Customer satisfaction in retail and info-communications sectors inch up in 2015

SINGAPORE - A nationwide survey on customer satisfaction in the retail and info-communications sectors has shown that satisfaction levels inched up in 2015 from the year before.

Of the eight retail sub-sectors surveyed, only the petrol stations and motor vehicles sub-sectors showed significant improvement, the latest Customer Satisfaction Index of Singapore, released on Wednesday, has found.

The retail sector scored 70 points out of 100, an increase of 0.5 per cent compared to 2014, while the info-communications sector scored 67.4 points, up 0.9 per cent, said the Institute of Service Excellence at the Singapore Management University (ISES), which compiled the index.

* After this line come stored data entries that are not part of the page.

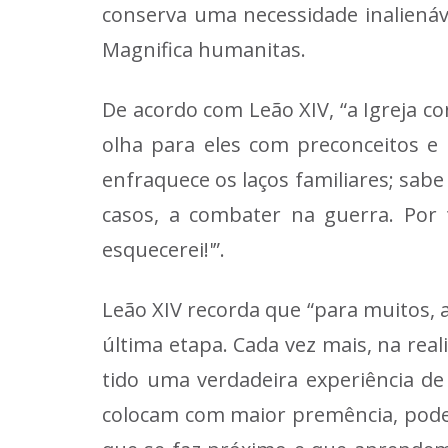
conserva uma necessidade inalienáve
Magnifica humanitas.
De acordo com Leão XIV, “a Igreja c
olha para eles com preconceitos e
enfraquece os laços familiares; sab
casos, a combater na guerra. Por 
esquecerei!'”.
Leão XIV recorda que “para muitos, 
última etapa. Cada vez mais, na real
tido uma verdadeira experiência de 
colocam com maior premência, pode 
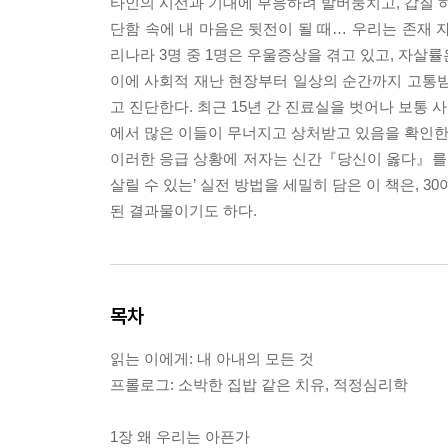
타인의 시선과 기대에 부응하려 발버둥치고, 갑질 하
단함 속에 내 마음은 뒷전이 될 때… 우리는 존재 
리나라 3명 중 1명은 우울증상을 겪고 있고, 자살률
이에 사회적 재난 현장부터 일상의 순간까지 고통받
고 진단한다. 최근 15년 간 진료실을 벗어나 보통
에서 많은 이들이 무너지고 상처받고 있음을 확인한
이러한 응급 상황에 저자는 신간『당신이 옳다』를 통
살릴 수 있는’ 실전 방법을 세밀히 담은 이 책은, 
된 결과물이기도 하다.
목차
읽는 이에게: 내 아내의 모든 것
프롤로그: 소박한 집밥 같은 치유, 적정심리학
1장 왜 우리는 아픈가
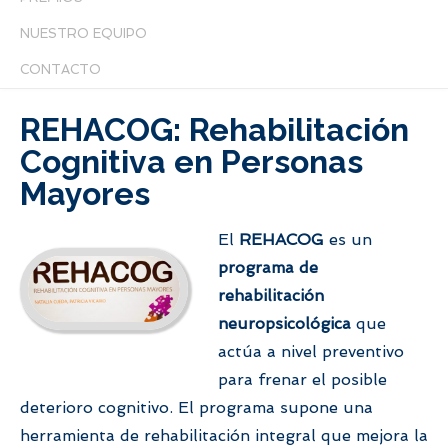
NUESTRO EQUIPO
CONTACTO
REHACOG: Rehabilitación
Cognitiva en Personas
Mayores
El
REHACOG
es un
programa de
rehabilitación
neuropsicológica
que
actúa a nivel preventivo
para frenar el posible
deterioro cognitivo. El programa supone una
herramienta de rehabilitación integral que mejora la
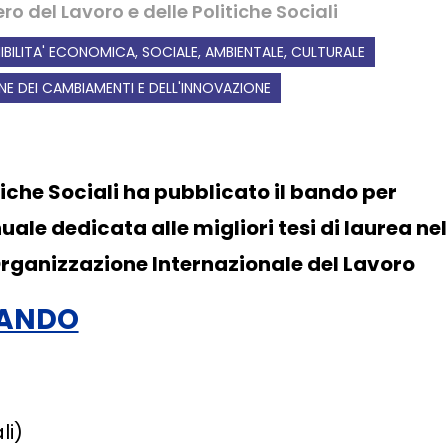
ro del Lavoro e delle Politiche Sociali
IBILITA' ECONOMICA, SOCIALE, AMBIENTALE, CULTURALE
NE DEI CAMBIAMENTI E DELL'INNOVAZIONE
itiche Sociali ha pubblicato il bando per
ale dedicata alle migliori tesi di laurea nel
l'Organizzazione Internazionale del Lavoro
ANDO
li)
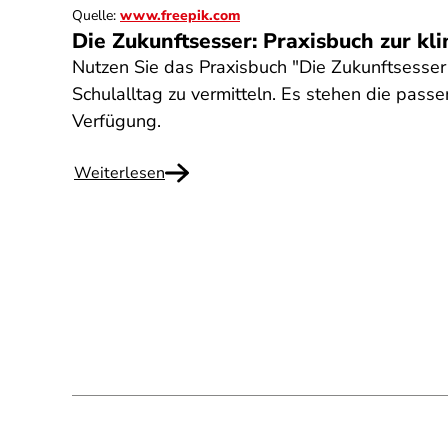
Quelle
:
www.freepik.com
Die Zukunftsesser: Praxisbuch zur k
Nutzen Sie das Praxisbuch "Die Zukunftsesser
Schulalltag zu vermitteln. Es stehen die pas
Verfügung.
Weiterlesen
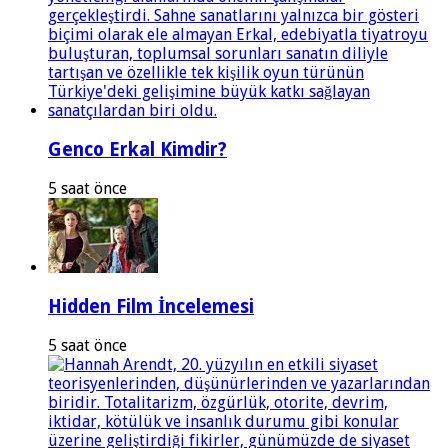
Genco Erkal Kimdir?
5 saat önce
Hidden Film İncelemesi
5 saat önce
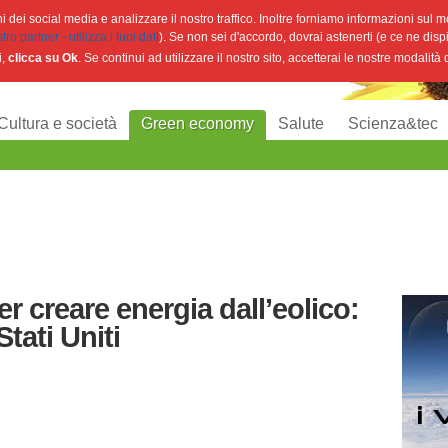
 dei social media e analizzare il nostro traffico. Inoltre forniamo informazioni sul mod
o partner - utilizza i tuoi dati
). Se non sei d'accordo, dovrai astenerti (e ce ne disp
i,
clicca su Ok
. Se continui ad utilizzare il nostro sito, accetterai le nostre modalità
Cultura e società
Green economy
Salute
Scienza&tec
r creare energia dall’eolico:
tati Uniti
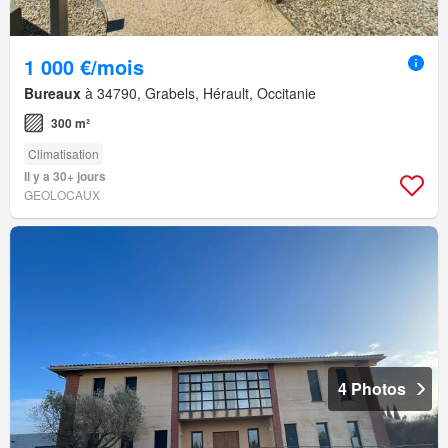
1 000 €/mois
Bureaux
à 34790, Grabels, Hérault, Occitanie
300 m²
Climatisation
Il y a 30+ jours
GEOLOCAUX
4 Photos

Both changes were not statistically significant, said ISES. The only entities that showed significant improvement were Esso petrol station (+4.8 per cent) and OG departmental store (+4.0 per cent), while supermarket chain Sheng Shiong was the only entity whose score fell significantly (-3.0 per cent).

Feedback was gathered from 9,000 locals and tourists between January and March 2015.

The survey noted that customers' perception of value has become less important in driving satisfaction. This means that while discounts and sales can help drive customers into stores, these are increasingly unlikely to translate to more satisfied customers.

Another key finding was that locals and tourists responded differently to the various service touchpoints. For example, in departmental stores, how courteous and professional the staff are had less impact on local consumers.

To tourists, however, the store layout and ambience were more important in driving satisfaction.

ISES academic director Marcus Lee said: "The changing visitor numbers to Singapore may be beyond the control of most businesses here, but once the customer is in the door, stores must be able to match the experience with expectations, and managers must be cognisant of its customers' profiles and their potentially different perceptions of what constitutes a great experience."